Hochhaus-Brand in London Brand in London: Auf die Trauer folgt Wut

London · Anwohner und Angehörige fordern nun Antworten von Politikern.

Der Anblick des verkohlten, schwarzen Gerippes lässt einen erschaudern. Der Grenfell Tower in West-London ragt nach dem verheerenden Brand am frühen Mittwochmorgen wie ein Grabmal in den blauen Himmel. Wie viele Menschen in dem Bau verbrannt sind, weiß bislang niemand genau. Die Bergung gestaltet sich „aufgrund des gefährlichen Zustands des Gebäudes“ als schwierig, wie die Polizei mitteilte. Ständig zeigen die Menschen auf den Wohnblock, weinen, erzählen von dramatischen Geschichten, von Verlust und Verzweiflung. Es ist herzzerreißend. Mindestens 30 Menschen sind in dem Inferno gestorben. Doch die Behörden erwarten, dass die Zahl der Opfer weiter steigt. „Ich hoffe, dass sie nicht dreistellig wird“, sagte der zuständige Beamte.

Für die Opfer des Großbrands, die überlebt haben, stehen im Schatten des ausgebrannten Wohnblocks provisorisch aufgestellte Tische mit Kartons voller Spenden – Essen, Kleidung, Getränke, Toilettenartikel. An fast jedem Baum, jeder Wand und jeder Telefonzelle kleben Vermissten-Meldungen mit Fotos und Beschreibungen von Bewohnern, von denen Angehörige und Freunde seit der Katastrophe kein Lebenszeichen mehr erhalten haben. „Es erinnert mich an die Tage nach dem 11. September“, sagt eine New Yorkerin, die Spenden sortiert und seit Tagen kaum geschlafen hat – wie viele freiwillige Helfer.

An der Wand eines Gemeindezentrums im Schatten des 24-stöckigen Sozialbaus hinterlassen Trauernde Nachrichten. „Mein Herz blutet“, steht da geschrieben oder „Möge Gott mit euch sein“. Und immer wieder: „Wir wollen Antworten.“

Die Stimmung in der Gemeinde ist angespannt. In die Frustration, Trauer und Verzweiflung mischt sich schnell Wut. Sie richtet sich mittlerweile so ziemlich gegen alle Vertreter der Obrigkeit, die im reichen Bezirk Kensington und Chelsea jahrelang vor allem Immobilienspekulanten und ausländische Investoren hofierten und sich wenig für die Arbeiterklasse interessierten, so die Kritik etlicher Bewohner. Wer ist Schuld an dem Desaster? War der Brandschutz tatsächlich mangelhaft, wie die Grenfell-Mieterinitiative bereits seit Jahren beklagt? Hat die erst kürzlich im Zuge der Sanierungsarbeiten angebrachte Fassadenverkleidung den Brand in ein Inferno verwandelt? Mehreren Medienberichten zufolge wurde für die Ummantelung entflammbares, günstiges Material benutzt anstatt der teureren, feuerfesten Ausführung. Die Behörden aber warnen seit Tagen vor Spekulationen über die Brandursache. Premierministerin Theresa May kündigte eine unabhängige Untersuchung an. Doch die Ermittlungen könnten sich noch viele Wochen oder gar Monate hinziehen. Zudem werde es laut Polizei lange dauern, bis die Spezialkräfte das Hochhaus vollständig durchsucht und alle Opfer geborgen hätten. Derzeit kommen vor allem Drohnen und Spürhunde zum Einsatz.

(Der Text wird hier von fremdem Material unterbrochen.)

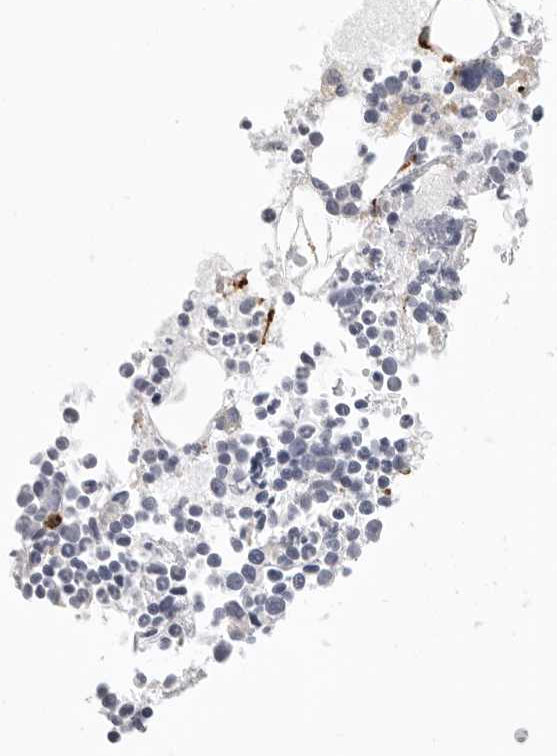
{"staining": {"intensity": "weak", "quantity": "<25%", "location": "cytoplasmic/membranous"}, "tissue": "bone marrow", "cell_type": "Hematopoietic cells", "image_type": "normal", "snomed": [{"axis": "morphology", "description": "Normal tissue, NOS"}, {"axis": "morphology", "description": "Inflammation, NOS"}, {"axis": "topography", "description": "Bone marrow"}], "caption": "A high-resolution histopathology image shows IHC staining of benign bone marrow, which reveals no significant expression in hematopoietic cells.", "gene": "STAB2", "patient": {"sex": "male", "age": 46}}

Und mit jedem Tag wächst der Ärger – auf die Regierung, die Stadtverwaltung, die kommunalen Politiker. Besonders viel Wut fokussiert sich auf Theresa May. Sie besuchte am Donnerstag zwar den schwer gezeichneten Ort, sprach aber lediglich mit Polizisten, Feuerwehrleuten und Sanitätern. Dass sie offenbar keine Zeit für eine Begegnung mit den Opfern hatte, löste einen Sturm der Empörung aus. May reagierte. Und besuchte gestern Nachmittag Überlebende in einem Krankenhaus – „endlich“, meinte das Boulevardblatt „Daily Mail“. Die wütenden Bewohner um den Grenfell Tower hat sie mit dieser Geste derweil kaum beruhigt. Sie fordern Antworten.